The next question is: What causes the suppression of DUSP2 expression? Through Cell-Chat analysis, Dr. Ya-ChinHou from NCKU Hospital and the research team identified a specific subset of macrophages within the tumor microenvironment that plays a critical role. When macrophages interact with pancreatic cancer cells, they suppress DUSP2 expression, leading to sustained activation of extracellular signal-regulated kinases. This activation drives tumor cell proliferation, metastasis, and immune evasion. Using the pancreatic cancer RNA sequencing database established at NCKU Hospital, the team discovered a novel TIMP1-CD63 signaling pathway, which serves as a key mechanism in the cross-regulation between macrophages and cancer cells. Through this signaling interaction, cancer cells gain immune privilege, allowing them to evade immune system attack and rendering cutting-edge cellular immunotherapies ineffective. This mechanism is one of the major reasons why pancreatic cancer remains highly resistant to treatment.

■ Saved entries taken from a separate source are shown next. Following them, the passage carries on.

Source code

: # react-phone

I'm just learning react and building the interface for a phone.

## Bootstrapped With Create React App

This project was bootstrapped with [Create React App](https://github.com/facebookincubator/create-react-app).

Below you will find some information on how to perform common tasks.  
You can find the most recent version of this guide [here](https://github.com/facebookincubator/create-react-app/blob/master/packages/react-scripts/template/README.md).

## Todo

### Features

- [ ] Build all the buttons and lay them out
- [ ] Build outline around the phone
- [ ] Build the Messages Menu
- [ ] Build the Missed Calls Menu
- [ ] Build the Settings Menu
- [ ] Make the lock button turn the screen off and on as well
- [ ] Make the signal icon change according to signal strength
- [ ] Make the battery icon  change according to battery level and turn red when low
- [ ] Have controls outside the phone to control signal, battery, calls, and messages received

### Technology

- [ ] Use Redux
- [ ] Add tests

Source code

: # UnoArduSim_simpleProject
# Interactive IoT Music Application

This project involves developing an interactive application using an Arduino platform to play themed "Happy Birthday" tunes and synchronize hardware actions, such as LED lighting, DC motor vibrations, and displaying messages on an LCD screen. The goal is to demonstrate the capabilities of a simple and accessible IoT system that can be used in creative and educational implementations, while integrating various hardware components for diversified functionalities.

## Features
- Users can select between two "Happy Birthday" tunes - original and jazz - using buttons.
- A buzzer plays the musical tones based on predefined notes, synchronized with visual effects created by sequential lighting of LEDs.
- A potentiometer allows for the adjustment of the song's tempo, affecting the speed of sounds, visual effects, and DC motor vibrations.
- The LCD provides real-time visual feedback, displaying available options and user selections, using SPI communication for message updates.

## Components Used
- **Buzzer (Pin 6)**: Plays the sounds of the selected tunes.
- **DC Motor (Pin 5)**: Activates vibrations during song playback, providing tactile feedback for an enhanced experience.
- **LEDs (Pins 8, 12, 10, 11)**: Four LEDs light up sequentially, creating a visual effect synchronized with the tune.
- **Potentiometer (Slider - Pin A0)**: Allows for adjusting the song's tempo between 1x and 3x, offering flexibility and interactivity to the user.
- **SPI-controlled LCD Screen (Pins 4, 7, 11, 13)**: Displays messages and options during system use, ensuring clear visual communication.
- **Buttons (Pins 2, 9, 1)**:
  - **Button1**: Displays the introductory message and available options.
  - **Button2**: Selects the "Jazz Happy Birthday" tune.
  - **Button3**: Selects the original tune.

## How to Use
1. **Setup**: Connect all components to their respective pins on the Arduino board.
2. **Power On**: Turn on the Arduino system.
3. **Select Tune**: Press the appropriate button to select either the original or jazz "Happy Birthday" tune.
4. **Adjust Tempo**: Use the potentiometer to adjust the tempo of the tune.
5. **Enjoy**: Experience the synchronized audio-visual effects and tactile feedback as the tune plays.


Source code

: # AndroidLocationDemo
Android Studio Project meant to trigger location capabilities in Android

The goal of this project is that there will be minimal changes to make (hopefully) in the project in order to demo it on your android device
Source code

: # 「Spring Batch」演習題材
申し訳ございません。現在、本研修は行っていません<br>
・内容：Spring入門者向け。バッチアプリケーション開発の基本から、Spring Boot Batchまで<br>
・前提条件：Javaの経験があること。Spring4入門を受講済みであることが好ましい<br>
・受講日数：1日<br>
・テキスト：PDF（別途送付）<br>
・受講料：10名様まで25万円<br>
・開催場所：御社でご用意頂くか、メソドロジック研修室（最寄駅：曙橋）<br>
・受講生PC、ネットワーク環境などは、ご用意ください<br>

A more significant contribution of this research is its implication that chronic inflammation, such as pancreatitis, plays a crucial role in pancreatic cancer development. While KRAS gene mutations are inevitable spontaneous events, DUSP2 functions as a tumor suppressor gene, protecting pancreatic cells from malignant transformation. However, if inflammation is not controlled, macrophages will be recruited to the pancreatic tumor microenvironment, triggering a vicious cycle that ultimately leads to the malignant progression of pancreatic cancer. Dean Yan-Shen Shan of NCKU College of Medicine, a leading pancreatic cancer expert in Taiwan, emphasizes that understanding the complex interactions among various cells within the pancreatic tumor microenvironment is crucial for developing effective therapeutic strategies, improving early detection rates, and enhancing patient prognosis in the future.


This research was primarily funded by grants from the National Science and Technology Council and the National Health Research Institutes. The research team also appreciates the support from the core facilities of the NCKU College of Medicine and Hospital, as well as the sponsorship from the Xu Yan Education Foundation.